Hi all,
I’m trying to train a neural network that is followed by a differentiable optimization layer in Julia. Conceptually it’s:
Flux NN → Economic Dispatch layer (ED layer) → Loss
The ED layer is implemented as a JuMP optimization problem (continuous Unit Commitment relaxation), and I wrote a custom rrule so that gradients can flow back to the NN outputs.
However, I’m running into an issue where gradients either do not flow at all (all zeros) or the rrule does not seem to be called as I expect. After some debugging, I suspect the problem is related to a variable that is fixed via an equality constraint.
I’d really appreciate help checking:
- Whether this modeling pattern is fundamentally incompatible with DiffOpt’s reverse-mode sensitivity, and
- How I should remodel the problem to get meaningful gradients.
Setup (simplified)
In my ED layer, I have a neural network output u_pred[i,t] (continuous relaxation of on/off decisions). Inside the JuMP model, I introduce a variable U[i,t] and then fix it using an equality constraint to u_pred[i,t]:
# U is declared as a variable and then fixed via equality constraints
@variable(diff_model, U[i=1:layer.Ngen, t=1:layer.Nhour])
@constraint(diff_model, [i=1:layer.Ngen, t=1:layer.Nhour], U[i,t] == u_pred[i,t])
# Later, U is used in operational constraints, e.g., capacity limits:
@constraint(diff_model, Pg[i,t] <= PgM[i] * U[i,t])
I’m using DiffOpt.jl in reverse mode to get sensitivities and then pass those back through a custom rrule so that gradients can flow to the NN parameters.
Observed problem
Conceptually, I want to get the gradient of the optimal objective (or of some function of the optimal solution) with respect to u_pred[i,t]. Since U[i,t] is constrained to equal u_pred[i,t], I was expecting that:
• \frac{\partial \text{obj}}{\partial \text{u_pred}} would be linked to
• \frac{\partial \text{obj}}{\partial U} as given by DiffOpt.ReverseVariablePrimal() (or similar).
But what I actually see is:
• U[i,t] == u_pred[i,t] fixes U via equality constraints.
• When I query:
MOI.get(diff_model, DiffOpt.ReverseVariablePrimal(), U[i,t])
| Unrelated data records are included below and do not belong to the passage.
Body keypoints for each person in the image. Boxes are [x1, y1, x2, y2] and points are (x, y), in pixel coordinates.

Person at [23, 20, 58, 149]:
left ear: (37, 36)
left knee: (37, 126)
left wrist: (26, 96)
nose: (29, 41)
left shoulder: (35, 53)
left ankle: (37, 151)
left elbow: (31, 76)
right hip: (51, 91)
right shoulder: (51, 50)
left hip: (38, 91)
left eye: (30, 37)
I consistently get 0.0 for all i,t.
So it looks like DiffOpt is not giving any nontrivial gradient for a variable that is fully fixed by equality constraints.
Questions
-
Is it expected that DiffOpt.ReverseVariablePrimal() returns zero for variables that are fully fixed by equality constraints? In other words, from an MOI / DiffOpt perspective, is a variable that’s fixed by U[i,t] == constant “non-differentiable” w.r.t. the constant right-hand side?
-
What is the correct way to model this if I want gradients w.r.t. u_pred?